Here's the first part, with dialogue and effects laid over top of the soundtrack, and then the second part where the numbers increase significantly more quickly. Already, there's a lot more sound involved just from the attacks, which is a pretty standard thing in movies.
A lot of foley involves recreating mundane things, like walking, revving an engine, or opening and closing doors, but it encompasses anything else that would generate sound and need to be clearer than what the microphones shooting the scene collected.
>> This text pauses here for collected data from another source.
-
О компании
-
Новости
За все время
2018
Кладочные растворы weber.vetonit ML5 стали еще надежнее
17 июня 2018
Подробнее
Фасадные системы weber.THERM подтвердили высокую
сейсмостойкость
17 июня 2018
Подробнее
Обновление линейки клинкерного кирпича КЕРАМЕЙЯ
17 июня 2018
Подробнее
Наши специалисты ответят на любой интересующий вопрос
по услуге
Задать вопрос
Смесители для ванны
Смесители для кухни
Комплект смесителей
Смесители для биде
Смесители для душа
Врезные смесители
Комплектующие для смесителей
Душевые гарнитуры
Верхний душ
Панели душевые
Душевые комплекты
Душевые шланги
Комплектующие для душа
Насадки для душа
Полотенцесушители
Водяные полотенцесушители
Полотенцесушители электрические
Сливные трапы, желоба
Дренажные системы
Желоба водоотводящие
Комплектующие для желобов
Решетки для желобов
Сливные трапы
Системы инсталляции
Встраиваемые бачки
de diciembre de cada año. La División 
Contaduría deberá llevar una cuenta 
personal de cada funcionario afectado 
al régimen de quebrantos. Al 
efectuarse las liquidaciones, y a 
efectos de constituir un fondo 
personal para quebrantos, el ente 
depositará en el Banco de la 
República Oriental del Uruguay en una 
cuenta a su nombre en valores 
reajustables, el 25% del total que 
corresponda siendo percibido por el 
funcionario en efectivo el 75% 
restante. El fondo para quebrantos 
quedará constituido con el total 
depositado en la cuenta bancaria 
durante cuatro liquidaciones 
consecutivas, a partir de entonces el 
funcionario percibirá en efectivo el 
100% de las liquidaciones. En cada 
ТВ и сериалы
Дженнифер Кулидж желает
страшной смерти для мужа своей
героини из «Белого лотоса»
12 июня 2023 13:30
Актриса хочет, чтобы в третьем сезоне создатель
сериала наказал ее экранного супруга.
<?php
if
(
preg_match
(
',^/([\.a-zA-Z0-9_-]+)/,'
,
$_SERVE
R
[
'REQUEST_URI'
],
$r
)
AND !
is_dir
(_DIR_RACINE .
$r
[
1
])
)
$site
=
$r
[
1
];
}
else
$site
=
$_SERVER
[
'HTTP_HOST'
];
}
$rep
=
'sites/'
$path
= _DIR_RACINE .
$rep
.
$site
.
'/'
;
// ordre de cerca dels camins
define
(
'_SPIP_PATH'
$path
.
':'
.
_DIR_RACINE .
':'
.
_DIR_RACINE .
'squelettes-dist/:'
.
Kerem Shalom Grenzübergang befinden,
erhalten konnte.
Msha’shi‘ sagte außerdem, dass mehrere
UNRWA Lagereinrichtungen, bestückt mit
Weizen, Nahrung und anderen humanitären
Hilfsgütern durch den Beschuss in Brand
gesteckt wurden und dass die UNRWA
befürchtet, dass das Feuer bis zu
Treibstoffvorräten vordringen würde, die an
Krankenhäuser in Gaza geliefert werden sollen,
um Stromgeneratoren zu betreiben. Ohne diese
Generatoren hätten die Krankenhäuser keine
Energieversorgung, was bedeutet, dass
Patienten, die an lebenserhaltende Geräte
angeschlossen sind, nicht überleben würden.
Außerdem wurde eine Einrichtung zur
Just about every form of violence has sound effects attached to it to make everything sound correct to the listener. (This is because actually hitting someone, as you see in amateur and professional videos of brawls and competitions, is relatively silent, even if it really, really hurts.) As the fight progresses, the regular sounds are interrupted by Bullet Time sequences that introduce themselves with a sound meant to evoke the slowing down of time (the conceit being that when Bullet Time is activated, the fight is actually progressing faster than the human eye can follow, and so it needs to be slowed down to the point where we can perceive the cool stuff going on) and a similar effect when the fight kicks back into real time.
Things really get weird in part two, with the Agent possessing an observer and then bring turned into a clone of Smith (the metallic, electronic screeching underneath that serves as a sign of the underlying computer systems that make up The Matrix at work), and then, in the climactic sequences, the sound of concrete crushing a Smith and the metallic sounds of a bar being used for grievous bodily harm to a significant number of the Smiths.
Also, did you notice the sound of a bowling ball striking pins in that sequence, right after the Smiths mobbed Neo and he threw them off? What's that doing in an action movie? Mostly, I think it's there as a reminder to the audience that scary they are witnessing is a simulation, and that Neo has the power to bend or break that simulation to his well, if he desires. So why not have a stock sound effect from cartoons (the ball hitting pins is usually involved in situations where characters are scattered like tenpins by another character acting as the ball, whether intentionally or not) right before the end of this sequence? That sound effect there plays on audience expectations of what they would hear in a serious martial arts film and what they would hear in a cartoon, creating a delicious juxtaposition that makes sense in both of its contexts individually, but causes a tone mismatch when put together. Call it a moment of folevity, if you like.
The recreation of the fight as a contest between one Mario and lots of Luigis gives you a completely different set of sound effects to work with, which changes the tone of the work considerably, even though the music and dialogue remain the same. (Also, stop the video at 8 minutes and 45 seconds, because the outro is a perpetually relevant example of toxic gamer culture and, to my knowledge, the video hasn't been uploaded without that tag on the end.)
There's a lot to look at in the Burly Brawl, absolutely, and if you are familiar with the conventions of wuxia films, this entire fight sequence likely makes a lot of visual sense. But without the sound (or with different sounds applied), the experience is very different, proving that sound and music design is extremely important to getting proper mood across.
Also, I like it and think it really representative of the fight sequences of The Matrix franchise in general.